*** STUDY TEXT Section Begins ***

Now that I have your attention, let me explain.

I have mentioned over the last few months that voter participation in Primaries can be an indicator of voter enthusiasm. I've been watching this metric as we have gone through primary season and drawn a few conclusions. In my opinion, the signs point to this election not being a traditional "wave" election but being a realignment election instead.

What is the difference? In a wave election, such as 2006 and 2010, you see three effects in play at once. The losing party base is demoralized and doesn't show up to vote, independents swing toward the winning party, and the base of the winning party are enthusiastic and show up at the polls. The participation in the primaries can give clues regarding the first and third effects.

In a realignment election, a particular political philosophy dominates the election. Those who embrace the philosophy will do very well, but those who are ambivalent struggle. 2002 is a decent example where the reaction to 9/11 lead to the election of NeoCons on both sides of the aisle. I could argue that 2016 is a better example, but that election also had characteristics of a wave.

In my research for this post, I found the following quote from March 2016.

Indeed, history suggests that there is no relationship between primary turnout and the general election outcome. You can see this on the most basic level by looking at raw turnout in years which both parties had competitive primaries.

*** STUDY TEXT Section Ends ***

**COMPLETE THE FOLLOWING:**
a – Switch "primary turnout" to "primary participation" in the essay on primary turnout, and give the passage between "In my research" and "had competitive primaries.", inclusive, with that change made.
b – Pick up the essay on primary turnout after its final sentence and continue it.
The listing is not needed for this work.

*** GIVEN RECORDS Section Begins ***

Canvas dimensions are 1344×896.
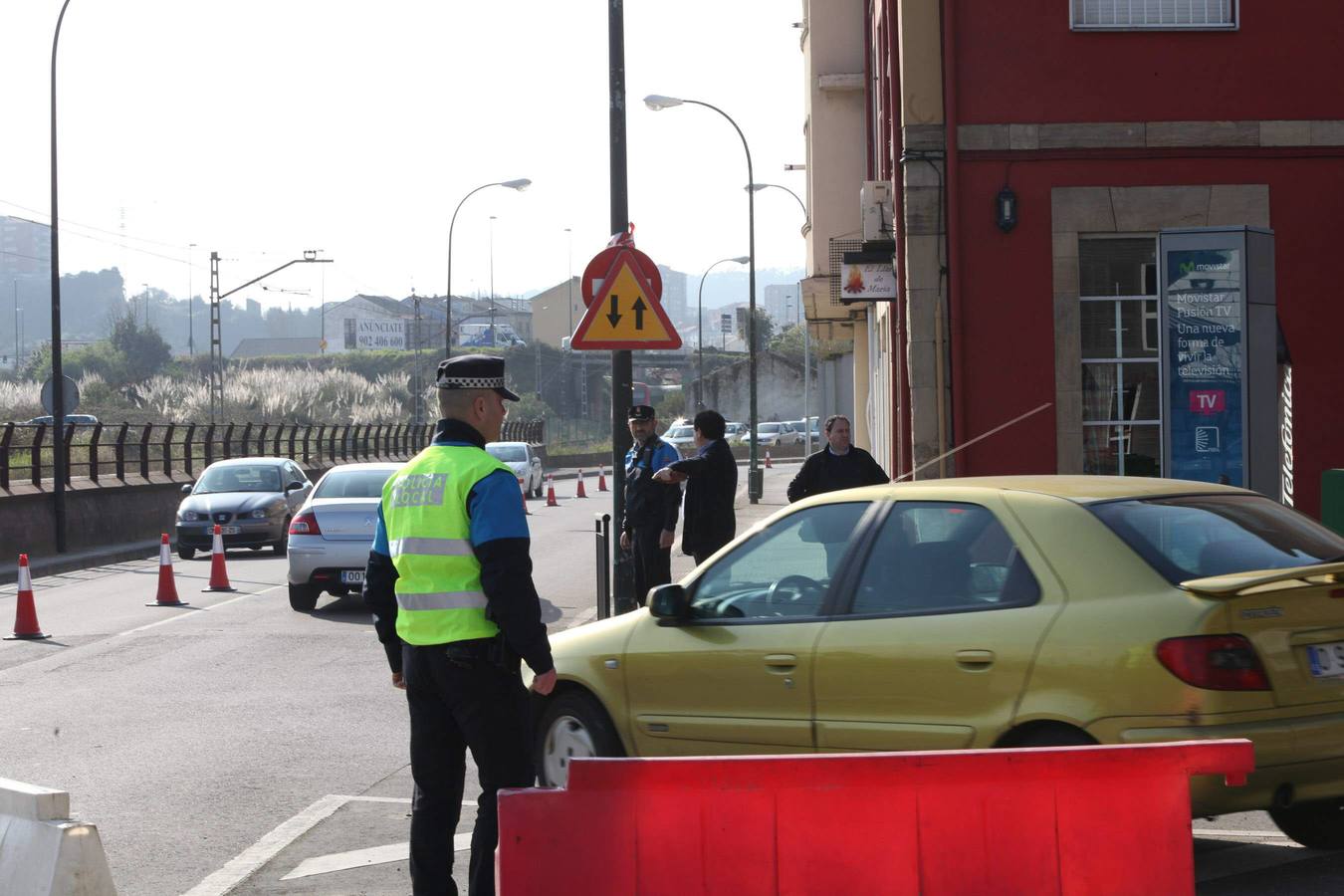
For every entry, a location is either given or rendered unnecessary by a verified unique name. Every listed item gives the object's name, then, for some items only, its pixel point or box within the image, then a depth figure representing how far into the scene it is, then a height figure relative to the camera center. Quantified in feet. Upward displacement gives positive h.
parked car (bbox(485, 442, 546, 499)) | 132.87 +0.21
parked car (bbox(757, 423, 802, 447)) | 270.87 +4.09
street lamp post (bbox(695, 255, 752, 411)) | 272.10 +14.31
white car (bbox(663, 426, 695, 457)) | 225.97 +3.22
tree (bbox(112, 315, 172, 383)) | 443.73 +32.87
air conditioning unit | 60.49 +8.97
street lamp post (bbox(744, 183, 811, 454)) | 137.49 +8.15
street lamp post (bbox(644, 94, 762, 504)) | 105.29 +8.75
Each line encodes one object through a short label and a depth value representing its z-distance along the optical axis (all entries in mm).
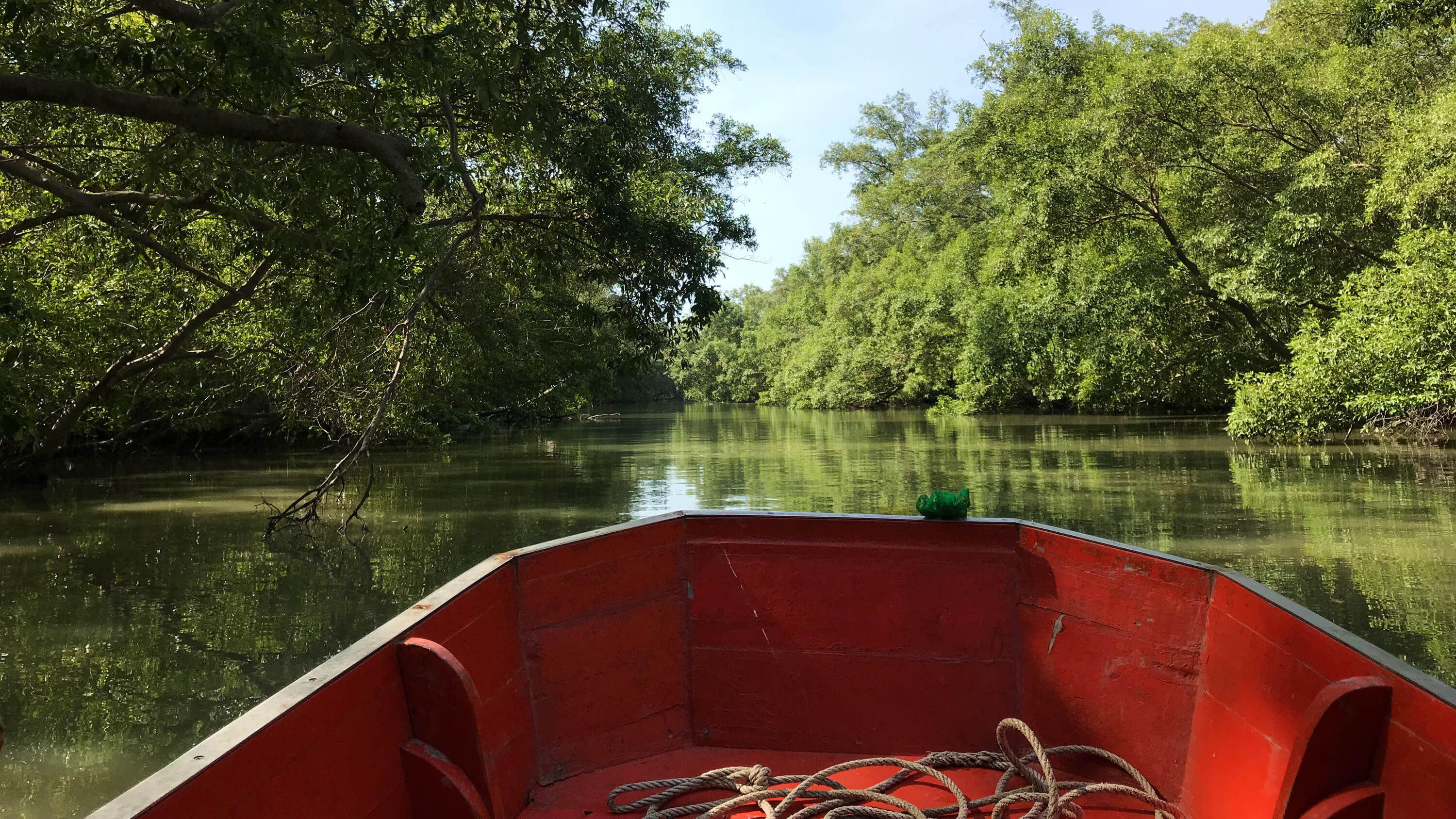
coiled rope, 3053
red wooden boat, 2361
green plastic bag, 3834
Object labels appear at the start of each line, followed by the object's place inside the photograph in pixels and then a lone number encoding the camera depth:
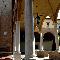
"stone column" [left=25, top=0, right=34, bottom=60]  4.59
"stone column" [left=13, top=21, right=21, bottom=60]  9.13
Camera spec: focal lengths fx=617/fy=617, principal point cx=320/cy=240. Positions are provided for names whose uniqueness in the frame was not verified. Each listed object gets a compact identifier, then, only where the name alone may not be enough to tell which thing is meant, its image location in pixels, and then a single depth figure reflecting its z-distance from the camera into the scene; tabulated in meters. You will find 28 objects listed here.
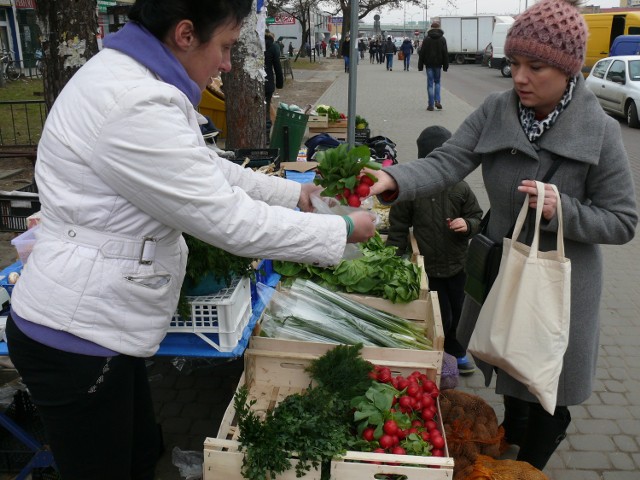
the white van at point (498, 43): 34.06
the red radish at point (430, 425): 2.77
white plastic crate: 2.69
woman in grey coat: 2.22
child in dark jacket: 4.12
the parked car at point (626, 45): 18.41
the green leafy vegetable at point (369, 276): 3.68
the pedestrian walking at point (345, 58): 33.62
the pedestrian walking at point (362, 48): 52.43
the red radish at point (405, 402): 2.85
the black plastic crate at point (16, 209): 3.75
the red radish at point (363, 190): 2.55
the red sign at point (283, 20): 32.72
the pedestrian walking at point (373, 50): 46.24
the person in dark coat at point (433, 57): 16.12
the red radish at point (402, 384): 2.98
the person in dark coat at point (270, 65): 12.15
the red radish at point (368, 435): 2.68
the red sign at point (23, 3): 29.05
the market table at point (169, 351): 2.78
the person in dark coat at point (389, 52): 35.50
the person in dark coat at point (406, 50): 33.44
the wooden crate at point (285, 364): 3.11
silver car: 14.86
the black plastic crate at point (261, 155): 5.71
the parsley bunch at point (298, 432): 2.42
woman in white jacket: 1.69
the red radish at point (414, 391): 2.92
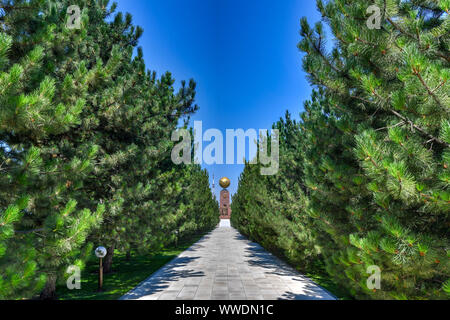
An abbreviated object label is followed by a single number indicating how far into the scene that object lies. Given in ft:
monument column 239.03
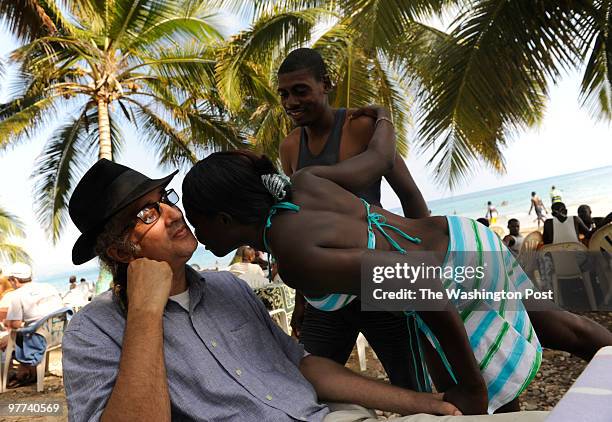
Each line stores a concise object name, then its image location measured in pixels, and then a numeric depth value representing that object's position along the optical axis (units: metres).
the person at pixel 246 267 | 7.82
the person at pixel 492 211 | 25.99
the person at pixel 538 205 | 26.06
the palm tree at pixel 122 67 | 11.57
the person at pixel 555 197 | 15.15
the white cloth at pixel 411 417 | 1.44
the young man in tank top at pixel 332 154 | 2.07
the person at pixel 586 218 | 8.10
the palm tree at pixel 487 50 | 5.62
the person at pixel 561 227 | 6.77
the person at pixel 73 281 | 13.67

*** GIVEN RECORDS Section Ends ***

**ANSWERS:**
a –
In my research for this post, I found the following quote from March 2016.

Indeed, history suggests that there is no relationship between primary participation and the general election outcome. You can see this on the most basic level by looking at raw turnout in years which both parties had competitive primaries.

b –
-Harry Enten writing at 538.com

I don't want to kneejerk respond and call him wrong (even though he is wrong). As is often the case in political analysis, he is looking at the wrong metric. He is looking at gross numbers of partisan turnout, then discounting the importance by noting that the disparity in registration numbers between states invalidates the metric. Because California has so many Democrats, mediocre turnout among Democrats in that state overwhelms higher than normal Republican turnout in Wyoming.

But my theory is that the important metric is the percentage of partisan turnout in a primary compared to the registration data of the state. This is a measure of the enthusiasm of the partisans of both parties and can give a guide to what to expect regarding those first and third effects I mention above. Heavy primary participation tends to indicate that those voters will show up in November. This is common sense.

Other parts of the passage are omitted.